#### EXERCISE INSTRUCTIONS
Extract the Dutch text from the records below word for word, keeping every line as it appears, and leave the pictures out of your answer.

#### TASK INPUT
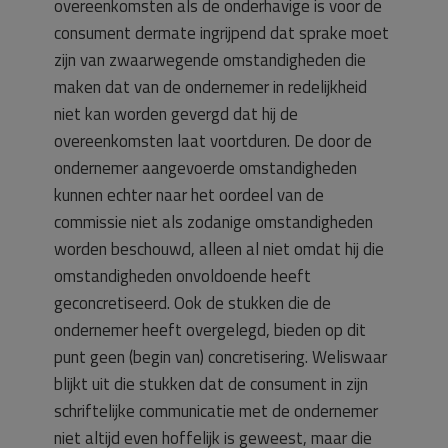
overeenkomsten als de onderhavige is voor de
consument dermate ingrijpend dat sprake moet
zijn van zwaarwegende omstandigheden die
maken dat van de ondernemer in redelijkheid
niet kan worden gevergd dat hij de
overeenkomsten laat voortduren. De door de
ondernemer aangevoerde omstandigheden
kunnen echter naar het oordeel van de
commissie niet als zodanige omstandigheden
worden beschouwd, alleen al niet omdat hij die
omstandigheden onvoldoende heeft
geconcretiseerd. Ook de stukken die de
ondernemer heeft overgelegd, bieden op dit
punt geen (begin van) concretisering. Weliswaar
blijkt uit die stukken dat de consument in zijn
schriftelijke communicatie met de ondernemer
niet altijd even hoffelijk is geweest, maar die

#### COMPLETED EXERCISE
overeenkomsten als de onderhavige is voor de
consument dermate ingrijpend dat sprake moet
zijn van zwaarwegende omstandigheden die
maken dat van de ondernemer in redelijkheid
niet kan worden gevergd dat hij de
overeenkomsten laat voortduren. De door de
ondernemer aangevoerde omstandigheden
kunnen echter naar het oordeel van de
commissie niet als zodanige omstandigheden
worden beschouwd, alleen al niet omdat hij die
omstandigheden onvoldoende heeft
geconcretiseerd. Ook de stukken die de
ondernemer heeft overgelegd, bieden op dit
punt geen (begin van) concretisering. Weliswaar
blijkt uit die stukken dat de consument in zijn
schriftelijke communicatie met de ondernemer
niet altijd even hoffelijk is geweest, maar die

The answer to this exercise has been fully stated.